Climbing Can Be Safer

Climbing Can Be Safer
March 5, 2025 Orvel Miskiw

Jan. 2025                         

A recent deadly rappelling accident (on Boxing Day) lengthens the long list of readily preventable disasters that nevertheless intensify the public impression of ‘extreme’ climbing as being very dangerous, and the climbers who do it as being crazy.

In this case, after a 3-pitch climb on a vertical cliff, two ice climbers were descending late in the afternoon by rappelling; whether on the ice or on the rock isn’t known but would be irrelevant.

After completing the first/top rappel, they set up an anchor for the second/middle rappel, and climber A descended the (two) ropes to an anchor at the top of the final/bottom pitch, where he clipped in to wait for climber B to come down and join him.  Whether A watched him start down above isn’t known, but he reported that B descended about 10 metres (of the typical 50-60m rappel) before losing control and hurtling some 100m past climber A, to his death at the bottom of the climb. The ropes were attached to the victim, and fell to the bottom with him, so leaving A stranded in the dark some 50m up the cliff, unable to descend.

Luckily climber A had some radio communication device, and contacted Parks Canada Rescue at about 7 pm. A night rescue attempt was practically out of consideration, but A said he was able to survive overnight where he was, and Rescue got ropes to him by helicopter in the morning, allowing him to complete his descent.

Analysis of the ropes and equipment with the victim, B, revealed that he had clipped only one of the two ropes in to his rappel brake; of course both ropes must run through the brake and be controlled during the descent. As it was, his weight pulled down the rope in the brake, while the other escaped upward and pulled through the anchor.

Several common or even standard backup procedures for safety were either sidestepped or not known by these climbers.  In order:

  1. B should have added a backup device or a locking knot — a prussik — on both ropes, as well as his rappel device. This is standard practice in rappelling.
  2. Another standard procedure for rappelling in the middle of a cliff is to tie a knot in the bottom end of both ropes, so the rappel brake can’t slide off the ends. In this case, although B may have had a nearly-uncontrolled fall to the bottom of the resulting loop and maybe gotten quite banged up, he wouldn’t have hit bottom and may very well have survived, even with minor injury. And the ropes would have stayed available for both climbers to finish their descent.
  3. It’s a common practice for the first climber down to hold on to the bottom ends of the ropes while his partner rappels, to provide a ‘fireman’s belay’ in case the rappeller loses his own control, by pulling on them — this especially in the case of an inexperienced rappeller, poor light or visibility, or icey, wet, or muddy ropes.  A could have done this, even with an end knot in the ropes, though in this case instead of a fireman’s belay it would have become a direct control of the rope being pulled upward through his hands, but he may have been quite able to save his partner from the fall, especially when the end knot (if tied) reached his hands as a solid stop.
  4. Less common but a very powerful technique for rappel safety is to tie the bottom ends of the rappel ropes directly to the bottom anchor  (see photo for one example of a quick clip-in).

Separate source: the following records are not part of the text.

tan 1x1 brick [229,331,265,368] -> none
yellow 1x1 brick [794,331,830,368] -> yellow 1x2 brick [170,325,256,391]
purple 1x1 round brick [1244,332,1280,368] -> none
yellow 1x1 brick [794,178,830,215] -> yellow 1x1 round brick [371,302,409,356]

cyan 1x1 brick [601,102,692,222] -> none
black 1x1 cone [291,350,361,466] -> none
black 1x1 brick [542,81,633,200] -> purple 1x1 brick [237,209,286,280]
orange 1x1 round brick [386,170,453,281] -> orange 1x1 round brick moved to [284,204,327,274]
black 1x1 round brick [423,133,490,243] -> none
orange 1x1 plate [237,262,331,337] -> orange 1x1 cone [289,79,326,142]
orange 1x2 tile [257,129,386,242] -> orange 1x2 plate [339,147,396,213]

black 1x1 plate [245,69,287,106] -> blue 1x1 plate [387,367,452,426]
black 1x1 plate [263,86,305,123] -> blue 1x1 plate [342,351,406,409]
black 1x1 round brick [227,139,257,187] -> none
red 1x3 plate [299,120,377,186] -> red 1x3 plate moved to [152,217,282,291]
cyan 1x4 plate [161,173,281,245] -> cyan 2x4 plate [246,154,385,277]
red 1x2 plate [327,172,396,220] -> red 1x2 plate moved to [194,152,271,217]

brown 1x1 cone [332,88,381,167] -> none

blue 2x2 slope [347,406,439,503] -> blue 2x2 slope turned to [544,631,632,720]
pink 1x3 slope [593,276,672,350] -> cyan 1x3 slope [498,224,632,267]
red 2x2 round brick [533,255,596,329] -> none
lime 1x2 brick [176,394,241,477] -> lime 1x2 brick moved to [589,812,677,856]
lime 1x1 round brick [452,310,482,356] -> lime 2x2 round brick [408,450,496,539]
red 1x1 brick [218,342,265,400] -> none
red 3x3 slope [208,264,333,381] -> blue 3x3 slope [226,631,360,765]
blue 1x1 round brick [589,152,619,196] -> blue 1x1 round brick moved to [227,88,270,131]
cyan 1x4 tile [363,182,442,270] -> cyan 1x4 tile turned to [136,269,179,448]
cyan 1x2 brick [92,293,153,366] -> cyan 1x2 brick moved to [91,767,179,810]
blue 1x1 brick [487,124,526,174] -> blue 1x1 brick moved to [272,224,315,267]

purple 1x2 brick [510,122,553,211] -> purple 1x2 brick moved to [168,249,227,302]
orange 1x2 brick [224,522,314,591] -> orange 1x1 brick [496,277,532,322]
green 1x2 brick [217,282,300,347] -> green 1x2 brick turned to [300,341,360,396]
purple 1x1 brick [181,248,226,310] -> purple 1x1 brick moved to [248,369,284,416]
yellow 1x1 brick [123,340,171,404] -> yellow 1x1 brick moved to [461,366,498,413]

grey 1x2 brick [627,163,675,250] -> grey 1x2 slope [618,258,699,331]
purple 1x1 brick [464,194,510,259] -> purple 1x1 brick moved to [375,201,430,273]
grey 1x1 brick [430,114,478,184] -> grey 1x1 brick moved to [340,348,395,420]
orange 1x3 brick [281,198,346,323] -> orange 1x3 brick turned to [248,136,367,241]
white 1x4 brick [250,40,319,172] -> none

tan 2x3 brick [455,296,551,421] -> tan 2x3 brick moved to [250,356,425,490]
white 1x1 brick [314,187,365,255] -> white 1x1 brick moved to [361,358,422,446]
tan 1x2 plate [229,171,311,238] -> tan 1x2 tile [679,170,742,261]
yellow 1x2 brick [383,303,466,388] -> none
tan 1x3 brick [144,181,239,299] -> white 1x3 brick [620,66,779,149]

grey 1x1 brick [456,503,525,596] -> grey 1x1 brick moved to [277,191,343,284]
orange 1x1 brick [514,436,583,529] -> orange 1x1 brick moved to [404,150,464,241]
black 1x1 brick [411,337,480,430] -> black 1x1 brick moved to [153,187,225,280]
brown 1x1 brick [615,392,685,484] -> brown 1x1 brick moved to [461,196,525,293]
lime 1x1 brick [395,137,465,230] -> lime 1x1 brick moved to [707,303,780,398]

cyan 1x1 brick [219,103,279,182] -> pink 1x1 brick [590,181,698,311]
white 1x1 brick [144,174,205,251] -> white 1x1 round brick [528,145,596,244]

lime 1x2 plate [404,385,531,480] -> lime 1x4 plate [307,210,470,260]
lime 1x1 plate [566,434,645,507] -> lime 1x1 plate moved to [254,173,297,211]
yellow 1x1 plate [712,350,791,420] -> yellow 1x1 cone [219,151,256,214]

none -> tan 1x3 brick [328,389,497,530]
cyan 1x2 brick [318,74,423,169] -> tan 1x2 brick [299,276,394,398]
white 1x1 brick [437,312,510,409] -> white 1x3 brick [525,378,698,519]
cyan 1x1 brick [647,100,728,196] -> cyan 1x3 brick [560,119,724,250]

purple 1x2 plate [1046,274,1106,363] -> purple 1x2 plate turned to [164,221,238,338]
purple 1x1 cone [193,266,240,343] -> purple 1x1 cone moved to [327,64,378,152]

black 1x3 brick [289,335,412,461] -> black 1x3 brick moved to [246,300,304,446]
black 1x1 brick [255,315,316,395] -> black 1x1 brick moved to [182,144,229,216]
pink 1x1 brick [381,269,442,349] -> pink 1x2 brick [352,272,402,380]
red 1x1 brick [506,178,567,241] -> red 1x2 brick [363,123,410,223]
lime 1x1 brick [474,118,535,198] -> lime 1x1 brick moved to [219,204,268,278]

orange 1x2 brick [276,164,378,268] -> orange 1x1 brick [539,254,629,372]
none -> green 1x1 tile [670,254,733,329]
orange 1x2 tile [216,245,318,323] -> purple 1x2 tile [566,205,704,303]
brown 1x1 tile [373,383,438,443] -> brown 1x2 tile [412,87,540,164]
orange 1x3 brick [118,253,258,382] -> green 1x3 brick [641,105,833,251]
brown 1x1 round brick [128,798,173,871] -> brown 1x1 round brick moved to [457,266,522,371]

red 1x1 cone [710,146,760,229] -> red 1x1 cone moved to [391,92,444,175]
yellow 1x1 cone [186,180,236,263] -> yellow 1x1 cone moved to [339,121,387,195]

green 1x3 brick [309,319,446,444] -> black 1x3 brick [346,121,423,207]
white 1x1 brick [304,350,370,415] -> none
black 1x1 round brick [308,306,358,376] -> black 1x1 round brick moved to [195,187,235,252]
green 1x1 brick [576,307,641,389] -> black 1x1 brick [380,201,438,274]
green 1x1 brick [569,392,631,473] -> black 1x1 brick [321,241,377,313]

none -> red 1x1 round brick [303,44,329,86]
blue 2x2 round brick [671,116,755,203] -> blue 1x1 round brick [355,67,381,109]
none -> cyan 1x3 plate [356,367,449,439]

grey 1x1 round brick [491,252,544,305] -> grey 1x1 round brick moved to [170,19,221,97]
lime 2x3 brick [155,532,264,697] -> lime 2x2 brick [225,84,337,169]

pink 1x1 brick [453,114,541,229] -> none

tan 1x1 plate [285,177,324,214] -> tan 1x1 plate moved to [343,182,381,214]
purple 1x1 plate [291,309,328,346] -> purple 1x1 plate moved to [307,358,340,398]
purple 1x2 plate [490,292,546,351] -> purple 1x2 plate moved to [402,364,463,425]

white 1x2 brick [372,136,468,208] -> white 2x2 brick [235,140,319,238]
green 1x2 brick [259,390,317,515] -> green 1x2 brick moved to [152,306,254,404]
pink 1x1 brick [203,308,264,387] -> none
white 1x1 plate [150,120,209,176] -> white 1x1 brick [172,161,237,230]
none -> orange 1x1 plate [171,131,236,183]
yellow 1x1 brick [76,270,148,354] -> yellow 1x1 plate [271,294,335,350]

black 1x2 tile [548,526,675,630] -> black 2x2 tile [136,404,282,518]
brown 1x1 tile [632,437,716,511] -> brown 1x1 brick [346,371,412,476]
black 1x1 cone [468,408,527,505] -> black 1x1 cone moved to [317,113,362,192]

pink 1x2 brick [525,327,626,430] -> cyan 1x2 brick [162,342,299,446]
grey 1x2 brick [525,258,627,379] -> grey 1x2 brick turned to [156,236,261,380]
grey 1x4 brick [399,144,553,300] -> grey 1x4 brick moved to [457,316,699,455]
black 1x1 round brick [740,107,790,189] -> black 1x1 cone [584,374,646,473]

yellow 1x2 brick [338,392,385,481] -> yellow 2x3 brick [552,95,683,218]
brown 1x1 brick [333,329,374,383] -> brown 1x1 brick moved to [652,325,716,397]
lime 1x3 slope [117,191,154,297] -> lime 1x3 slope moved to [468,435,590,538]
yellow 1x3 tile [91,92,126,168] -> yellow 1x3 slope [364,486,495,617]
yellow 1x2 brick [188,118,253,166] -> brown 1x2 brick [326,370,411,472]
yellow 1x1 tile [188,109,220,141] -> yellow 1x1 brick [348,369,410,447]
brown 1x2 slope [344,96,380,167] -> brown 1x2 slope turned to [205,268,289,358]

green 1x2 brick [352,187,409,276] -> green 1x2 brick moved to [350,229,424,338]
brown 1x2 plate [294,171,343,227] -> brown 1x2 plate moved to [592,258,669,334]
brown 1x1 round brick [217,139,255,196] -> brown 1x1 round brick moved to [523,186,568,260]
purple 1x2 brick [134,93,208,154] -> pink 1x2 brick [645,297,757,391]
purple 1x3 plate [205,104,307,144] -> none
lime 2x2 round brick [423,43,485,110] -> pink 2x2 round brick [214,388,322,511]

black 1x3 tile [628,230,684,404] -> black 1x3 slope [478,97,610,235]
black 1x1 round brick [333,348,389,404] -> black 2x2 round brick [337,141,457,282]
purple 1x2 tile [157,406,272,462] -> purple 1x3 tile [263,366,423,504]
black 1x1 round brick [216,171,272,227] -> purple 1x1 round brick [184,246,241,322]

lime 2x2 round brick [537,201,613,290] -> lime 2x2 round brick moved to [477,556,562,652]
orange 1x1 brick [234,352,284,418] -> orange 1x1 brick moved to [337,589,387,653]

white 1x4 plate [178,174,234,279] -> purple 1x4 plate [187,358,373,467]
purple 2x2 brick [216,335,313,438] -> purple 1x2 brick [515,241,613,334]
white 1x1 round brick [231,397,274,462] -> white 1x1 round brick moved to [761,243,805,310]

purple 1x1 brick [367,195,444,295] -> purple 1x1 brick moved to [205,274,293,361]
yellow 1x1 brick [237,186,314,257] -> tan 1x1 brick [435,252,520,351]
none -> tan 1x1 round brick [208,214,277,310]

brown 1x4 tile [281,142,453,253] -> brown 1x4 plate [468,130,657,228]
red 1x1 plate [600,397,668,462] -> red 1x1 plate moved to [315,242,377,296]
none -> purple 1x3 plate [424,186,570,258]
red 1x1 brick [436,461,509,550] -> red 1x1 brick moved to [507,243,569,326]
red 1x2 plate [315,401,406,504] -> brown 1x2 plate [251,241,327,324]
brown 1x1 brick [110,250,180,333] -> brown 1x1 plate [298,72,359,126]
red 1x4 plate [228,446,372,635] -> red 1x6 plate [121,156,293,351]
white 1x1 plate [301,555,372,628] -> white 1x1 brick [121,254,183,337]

In this case it would have acted as a top-rope belay and allowed B to complete his rappel on the single strand of rope, giving him another chance at life to review his methods.

It’s not known whether B had the use of a lamp, but that is also standard equipment for multi-pitch climbing in the short daylight of mid-winter, so he likely did, but otherwise, poor light may have contributed to his missing the second rope when he clipped in. But experienced climbers can and occasionally DO verify setups in the dark by hand, and they can also tie knots like the safety prussik in darkness.

As it is, most climbers will recognize the serious absence of safety precautions applied by this team beyond the anchor, and take heart in that they themselves often or always use at least one of the 4 techniques I mention.

The ‘obvious’ danger of climbing is greatly lessened by routinely applying simple precautions. In fact, climbing can be much safer than this tragedy suggests.